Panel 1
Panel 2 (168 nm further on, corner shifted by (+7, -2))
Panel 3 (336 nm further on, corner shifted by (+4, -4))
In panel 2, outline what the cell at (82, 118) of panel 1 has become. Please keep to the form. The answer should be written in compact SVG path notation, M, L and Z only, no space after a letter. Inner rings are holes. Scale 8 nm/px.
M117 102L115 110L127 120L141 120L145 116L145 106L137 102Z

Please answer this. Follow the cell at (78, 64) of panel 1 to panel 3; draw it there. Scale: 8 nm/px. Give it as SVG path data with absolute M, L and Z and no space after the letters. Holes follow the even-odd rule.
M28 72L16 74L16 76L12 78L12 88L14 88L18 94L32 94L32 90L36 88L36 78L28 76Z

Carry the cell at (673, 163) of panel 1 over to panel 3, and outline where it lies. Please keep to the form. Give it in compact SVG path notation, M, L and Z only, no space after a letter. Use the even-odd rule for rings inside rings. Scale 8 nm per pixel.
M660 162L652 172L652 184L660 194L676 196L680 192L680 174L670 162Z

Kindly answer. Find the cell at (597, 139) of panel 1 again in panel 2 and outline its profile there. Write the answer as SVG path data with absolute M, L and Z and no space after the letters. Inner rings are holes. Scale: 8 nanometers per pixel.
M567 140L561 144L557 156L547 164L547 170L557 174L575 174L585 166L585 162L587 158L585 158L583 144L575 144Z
•••
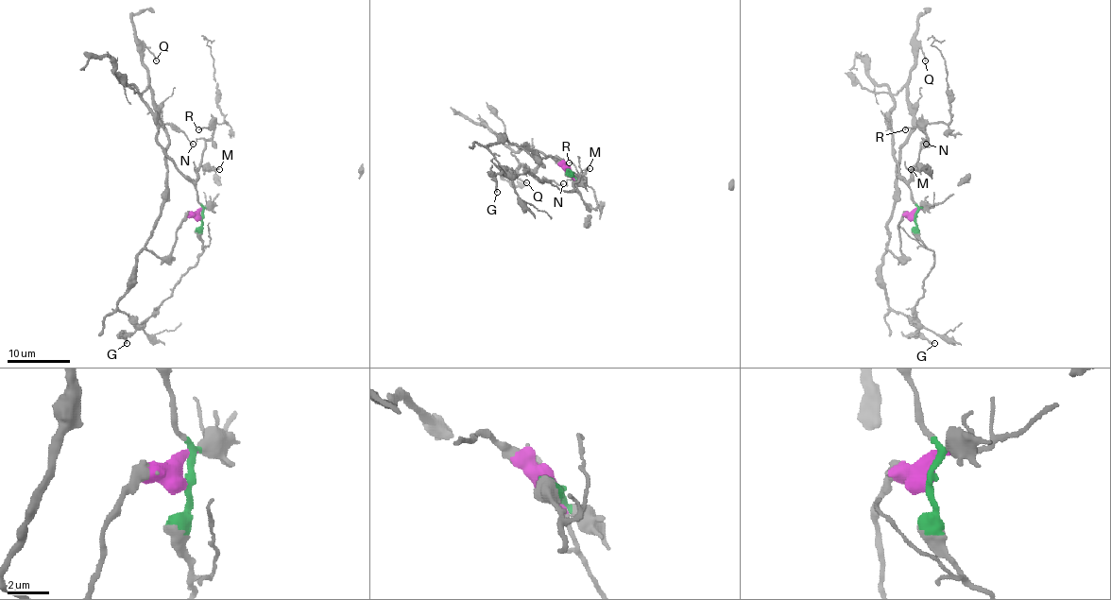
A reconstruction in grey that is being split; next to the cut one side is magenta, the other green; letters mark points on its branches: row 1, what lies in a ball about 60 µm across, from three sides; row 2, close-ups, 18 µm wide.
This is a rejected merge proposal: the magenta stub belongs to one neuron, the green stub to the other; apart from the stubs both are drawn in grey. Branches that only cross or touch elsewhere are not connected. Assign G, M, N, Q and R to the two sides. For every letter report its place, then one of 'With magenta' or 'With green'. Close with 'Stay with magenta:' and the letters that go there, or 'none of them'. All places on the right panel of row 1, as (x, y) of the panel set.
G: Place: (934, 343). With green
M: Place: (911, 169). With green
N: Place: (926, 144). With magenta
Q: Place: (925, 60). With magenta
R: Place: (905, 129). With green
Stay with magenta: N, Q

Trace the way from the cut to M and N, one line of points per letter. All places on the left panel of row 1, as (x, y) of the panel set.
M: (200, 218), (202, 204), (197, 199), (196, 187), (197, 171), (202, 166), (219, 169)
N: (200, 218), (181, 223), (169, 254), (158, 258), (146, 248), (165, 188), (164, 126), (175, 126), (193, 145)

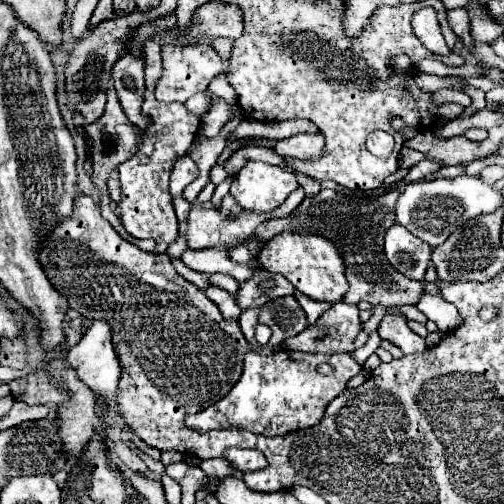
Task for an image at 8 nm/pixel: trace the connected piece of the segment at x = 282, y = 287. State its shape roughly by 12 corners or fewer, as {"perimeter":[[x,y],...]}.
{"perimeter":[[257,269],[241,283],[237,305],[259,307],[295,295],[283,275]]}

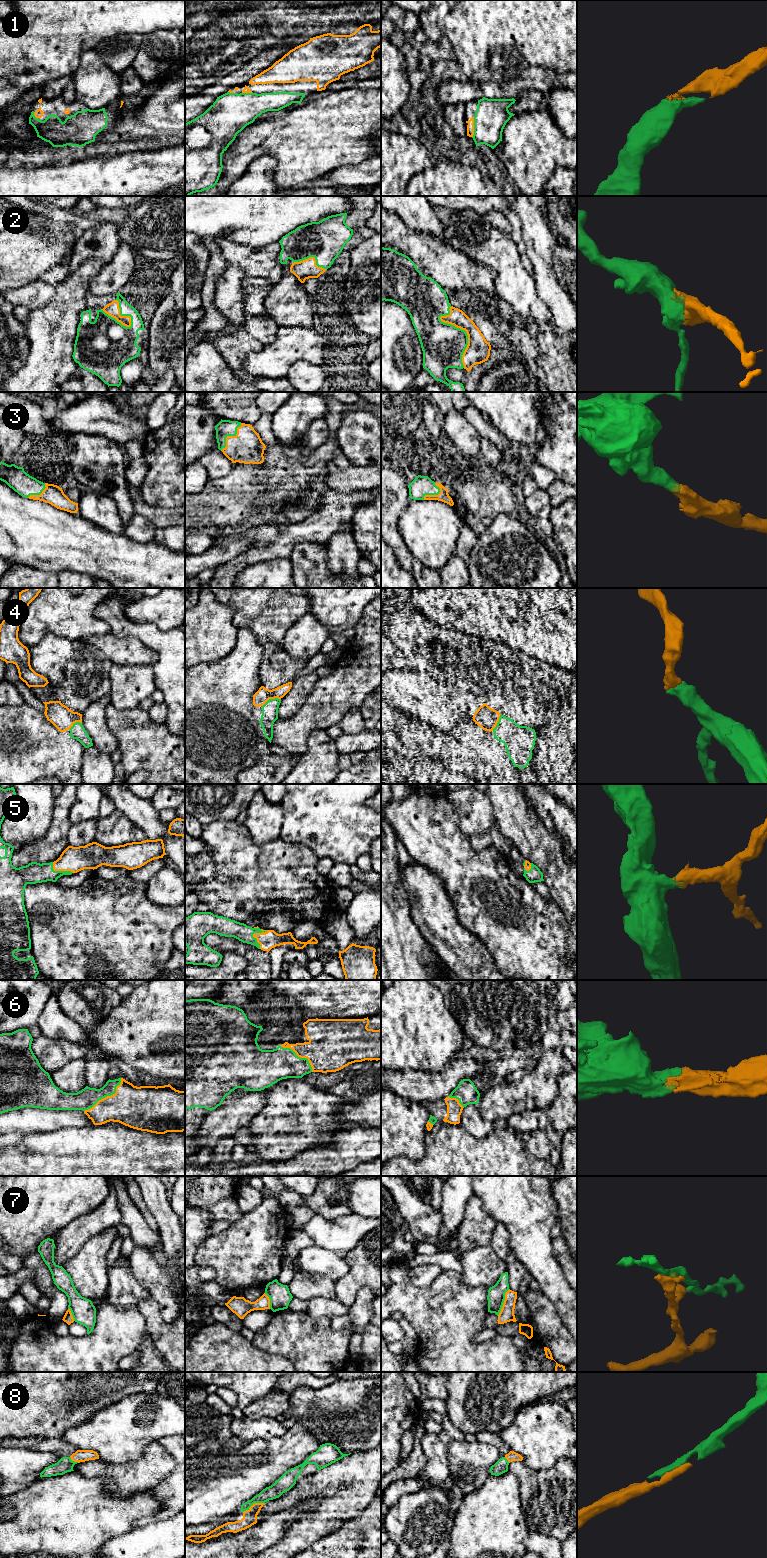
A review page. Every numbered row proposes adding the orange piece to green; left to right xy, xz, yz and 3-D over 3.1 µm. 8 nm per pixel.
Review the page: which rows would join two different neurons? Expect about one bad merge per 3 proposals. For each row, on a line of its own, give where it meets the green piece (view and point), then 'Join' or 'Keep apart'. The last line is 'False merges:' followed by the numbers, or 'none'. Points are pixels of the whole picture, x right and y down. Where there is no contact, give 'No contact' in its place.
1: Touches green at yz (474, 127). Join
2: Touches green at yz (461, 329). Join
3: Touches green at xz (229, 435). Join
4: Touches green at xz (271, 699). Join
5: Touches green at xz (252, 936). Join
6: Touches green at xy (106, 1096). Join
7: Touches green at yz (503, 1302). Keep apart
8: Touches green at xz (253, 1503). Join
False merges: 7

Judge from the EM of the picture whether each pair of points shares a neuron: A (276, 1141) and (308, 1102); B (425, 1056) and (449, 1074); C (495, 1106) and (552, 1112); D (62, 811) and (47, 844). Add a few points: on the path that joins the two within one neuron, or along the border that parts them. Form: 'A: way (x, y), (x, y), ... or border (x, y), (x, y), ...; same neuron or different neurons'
•••
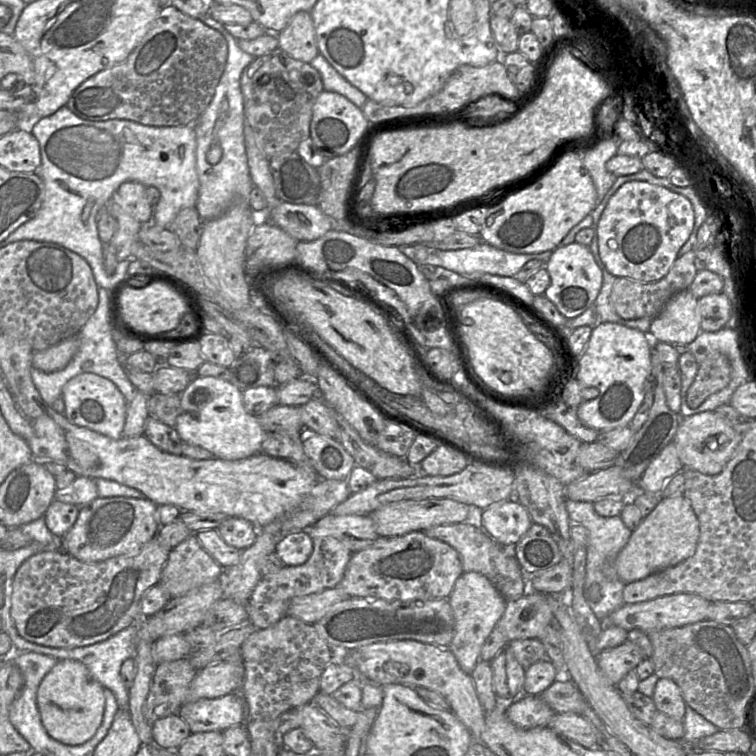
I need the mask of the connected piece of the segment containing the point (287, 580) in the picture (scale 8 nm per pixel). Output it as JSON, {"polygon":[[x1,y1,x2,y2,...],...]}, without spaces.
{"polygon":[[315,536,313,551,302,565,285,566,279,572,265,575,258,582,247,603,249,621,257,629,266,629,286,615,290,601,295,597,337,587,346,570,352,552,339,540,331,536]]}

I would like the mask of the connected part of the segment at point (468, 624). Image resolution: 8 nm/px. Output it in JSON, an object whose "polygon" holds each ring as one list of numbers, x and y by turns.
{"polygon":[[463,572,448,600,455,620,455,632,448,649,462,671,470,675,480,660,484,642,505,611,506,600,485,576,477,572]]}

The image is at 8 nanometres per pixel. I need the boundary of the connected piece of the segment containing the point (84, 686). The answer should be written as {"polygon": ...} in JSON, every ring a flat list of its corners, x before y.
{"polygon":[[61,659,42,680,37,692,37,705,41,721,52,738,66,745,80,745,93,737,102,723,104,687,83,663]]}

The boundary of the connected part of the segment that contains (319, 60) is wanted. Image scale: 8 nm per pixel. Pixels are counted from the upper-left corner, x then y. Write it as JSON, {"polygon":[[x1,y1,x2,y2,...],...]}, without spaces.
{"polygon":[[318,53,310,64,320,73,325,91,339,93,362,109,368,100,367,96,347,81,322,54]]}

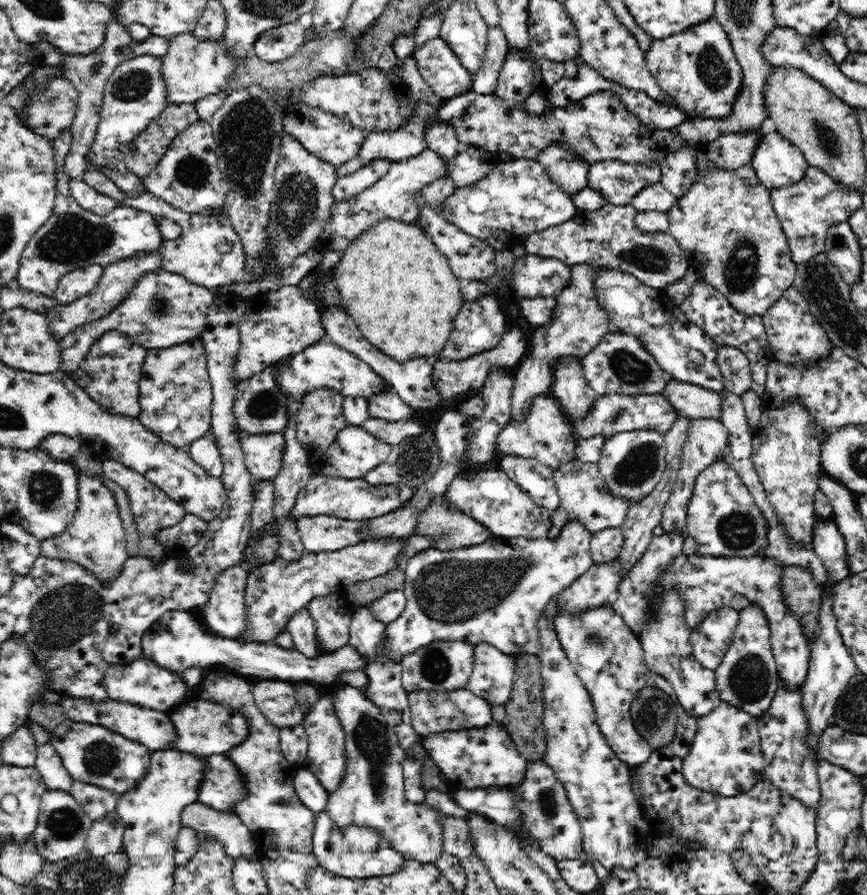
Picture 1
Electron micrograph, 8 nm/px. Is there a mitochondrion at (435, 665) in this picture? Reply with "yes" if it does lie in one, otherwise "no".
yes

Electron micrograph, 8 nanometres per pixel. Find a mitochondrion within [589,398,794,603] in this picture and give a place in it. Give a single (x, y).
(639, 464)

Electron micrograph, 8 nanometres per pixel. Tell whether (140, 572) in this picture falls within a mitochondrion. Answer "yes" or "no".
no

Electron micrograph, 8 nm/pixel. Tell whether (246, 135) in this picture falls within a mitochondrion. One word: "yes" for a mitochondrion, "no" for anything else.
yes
•••
In the entries above, count each line holding "shifted" and report the total and nothing more.

2